The woman dusted her palms on her apron, eyes flicking thoughtfully toward Darcy. Her expression softened, and she came closer, curiosity genuine. “And who would your grandmother be, dear?”

“Her name was Rose,” Darcy said quietly, her voice full of affection.

Recognition flickered—soft and startled—across the woman’s face. “Rose O’Connor?” she repeated, as if testing a name she hadn’t spoken in decades. “Lord, I haven’t thought of her in years.”

Darcy nodded, eyes shining. “Yes. That was my grandmother.”

The woman’s smile faltered for just a moment, her tone turning gentle. “Was?”

Her eyes clouded, and Darcy’s heart sank at the weight of that single word.

Darcy nodded again, a little sadly. “She passed away a few years ago.”

“Oh, honey, I’m so sorry. Rose and I were thick as thieves all through school. We used to dream under those big oaks before she moved away. Her leaving—well, it was hard on both of us.”

The woman brightened, lifting the basket again. “Come now, let’s not stand in the sun. If you’ll join me on the porch, I’ll pour us some lemonade, and you can tell me all about yourself. I swear, you look just like her.”

Darcy hesitated, unease flickering as she realized what she’d revealed—not her real name, but her grandmother’s. Even so, the warmth in the woman’s invitation eased her.

After spending most of the afternoon with Emma Thompson—sharing stories, laughter, and gentle memories of her grandmother—Darcy felt changed in a way she hadn’t expected.

Sitting on Emma’s porch, she felt a quiet hum beneath her skin, as if the house itself remembered her grandmother.

For the first time in years, she could almost sense Rose nearby—soft laughter, the faint scent of lilacs and flour dust, the warmth that used to fill her dreams.

Those dreams had stopped after Jason hit her. For months, even sleep had belonged to fear.
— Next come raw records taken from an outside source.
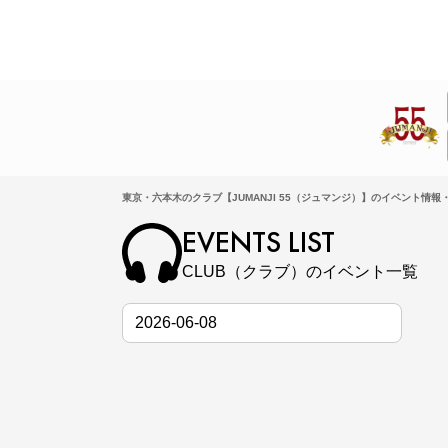
東京・六本木のクラブ【JUMANJI 55（ジュマンジ）】のイベント情報・
EVENTS LIST
CLUB（クラブ）のイベント一覧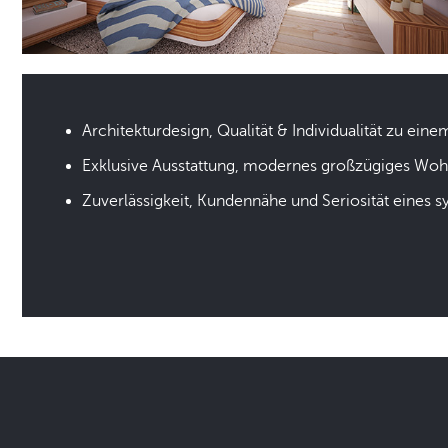
Architekturdesign, Qualität & Individualität zu eine
Exklusive Ausstattung, modernes großzügiges Wo
Zuverlässigkeit, Kundennähe und Seriosität eines 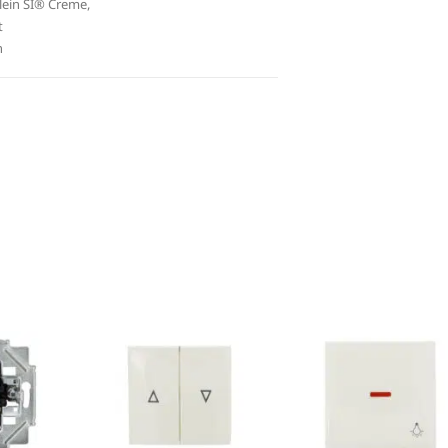
lein SI® Creme
,
t
n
But here, surrounded by echoes of her grandmother’s world, something in her loosened. She could feel Rose again—not as a ghost, but as a steadying hand, reminding her she wasn’t truly alone.

Jason might hold her past, but not her future. That belonged to her now.
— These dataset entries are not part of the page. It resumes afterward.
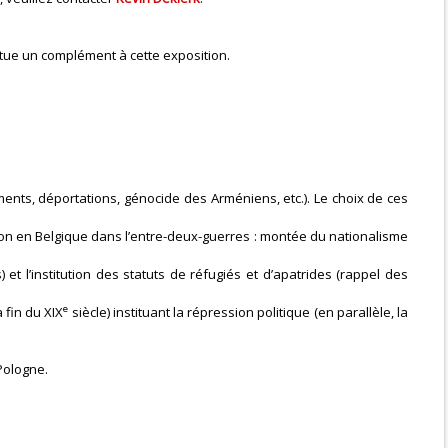
tue un complément à cette exposition.
ents, déportations, génocide des Arméniens, etc.). Le choix de ces
tion en Belgique dans l’entre-deux-guerres : montée du nationalisme
l’institution des statuts de réfugiés et d’apatrides (rappel des
e
 fin du XIX
siècle) instituant la répression politique (en parallèle, la
Pologne.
As she left the country road behind, Sylva welcomed her in golden-hour light. Laughter spilled from families strolling between shops, neighbors lingered in easy conversation, and the air glowed with the rhythm of small-town life.

Darcy wandered the streets, letting the sights and sounds wrap around her.

She lingered in boutiques and art galleries, let her hand glide over handcrafted pottery and dog-eared books—grounding herself in this place, letting its textures and everyday life stitch her heart back together, thread by small, comforting thread.

Drawn eventually to Blue Ridge Brew, she lost herself in the shop’s warmth—the whoosh of espresso, the low murmur of conversation, the soft creak of old wooden floors.

With a latte in hand and a cookie on her plate, Darcy sank into a battered armchair, half absorbed in a paperback, half savoring the gentle anonymity of being a stranger in a new town.

It wasn’t just peace she found there—it was the faint outline of belonging, fragile but alive.

By the time evening brushed the sky with watercolor pinks and blues, she wound her way home to Moonshine RV Park. The hum of her camper and the simple rhythm of making dinner soothed her.

Outside, the trees whispered in the dusk. Inside, the quiet wrapped her close. For the first time in a long while, Darcy let herself believe her grandmother’s love might have followed her here—waiting to help her find her way home again.

Starting over didn’t have to mean starting alone.